Он ушел, конечно, ничего не ответив. А Рацлава растянулась на подушках и, раскинув руки, поздравила себя с тем, что пережила очередной непростой день.
Воронья ворожея V
Она не знала, что снег вокруг нее был бур и черен от крови, что к месту побоища слетались падальщики, а воины, пришедшие из лагеря, стаскивали тела для погребального костра. Что Хьялма кружил над павшими, порубленными и втоптанными в землю, точно хищник, почувствовавший след другого хищника, – он был грозен и хмур настолько, что другие боялись попадаться ему на глаза.
Но Совьон слышала звуки. Скрип сапог, шелест ветвей, чужие разговоры. Крик воронов – ее птиц, ее символа.
– …смотрите, – крикнул кто-то, – баба.

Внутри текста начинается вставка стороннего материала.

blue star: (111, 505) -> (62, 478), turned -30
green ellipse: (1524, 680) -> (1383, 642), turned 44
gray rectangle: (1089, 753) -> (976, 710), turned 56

Шевелится.
– Ба-а, брюхо разрубили, кишки наружу, а все еще…
– Ведьма. – Сплюнули. – Ведьмы долго помирают.
И сама она была бурая и черная. Ее окоченевшие пальцы и ступни иногда подрагивали в грязной снежной каше. Редкое дыхание порхало из смятой груди на губы, покрытые темной коркой.
Однажды, еще во время черногородского похода, Совьон пришла за советом к Моркке Виелмо. Моркка сказала, что она умрет не как воин, – значит, умрет как вёльха. Мироздание было немилосердно настолько, что даже поскупилось ей на быструю смерть. Совьон понимала: она не погибла в бою для того, чтобы разделить участь Кейриик Хайре. Сила, которую она не передала преемнице, выскоблит ее изнутри – раскрошит кости, выгрызет мышцы, разъест желудок и сердце, сдавит мозг.

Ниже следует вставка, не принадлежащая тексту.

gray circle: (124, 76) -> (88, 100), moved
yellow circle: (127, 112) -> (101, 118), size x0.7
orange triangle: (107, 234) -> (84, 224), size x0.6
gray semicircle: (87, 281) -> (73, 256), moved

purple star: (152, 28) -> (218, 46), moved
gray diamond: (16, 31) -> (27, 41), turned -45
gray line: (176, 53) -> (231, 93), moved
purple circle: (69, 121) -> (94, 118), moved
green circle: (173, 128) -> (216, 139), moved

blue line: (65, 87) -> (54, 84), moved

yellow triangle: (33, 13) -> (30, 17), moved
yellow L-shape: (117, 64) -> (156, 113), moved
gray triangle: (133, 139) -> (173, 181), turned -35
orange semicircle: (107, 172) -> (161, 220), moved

Она приоткрыла ресницы, когда боль, раздирающая живот и плавящая позвоночник, стала привычна. Но глаза залило: Совьон увидела только кусочек нечеткого, расплывчатого голубого неба, утонувшего в кровавой смоле. Она попыталась закричать, но из горла не вырвалось ни всхлипа. Захотела дернуться, чтобы пережать в себе последнюю жилку жизни, но тело не поддалось.
– Тише, – шепнул кто-то, опускаясь рядом. – Тише, скоро все закончится.
Она узнала Латы, но не зрением. Слухом или чутьем – и тогда ее непослушная рука взлетела и вцепилась в его запястье мертвой хваткой. Ногти вонзились в кожу, пальцы оплели замком.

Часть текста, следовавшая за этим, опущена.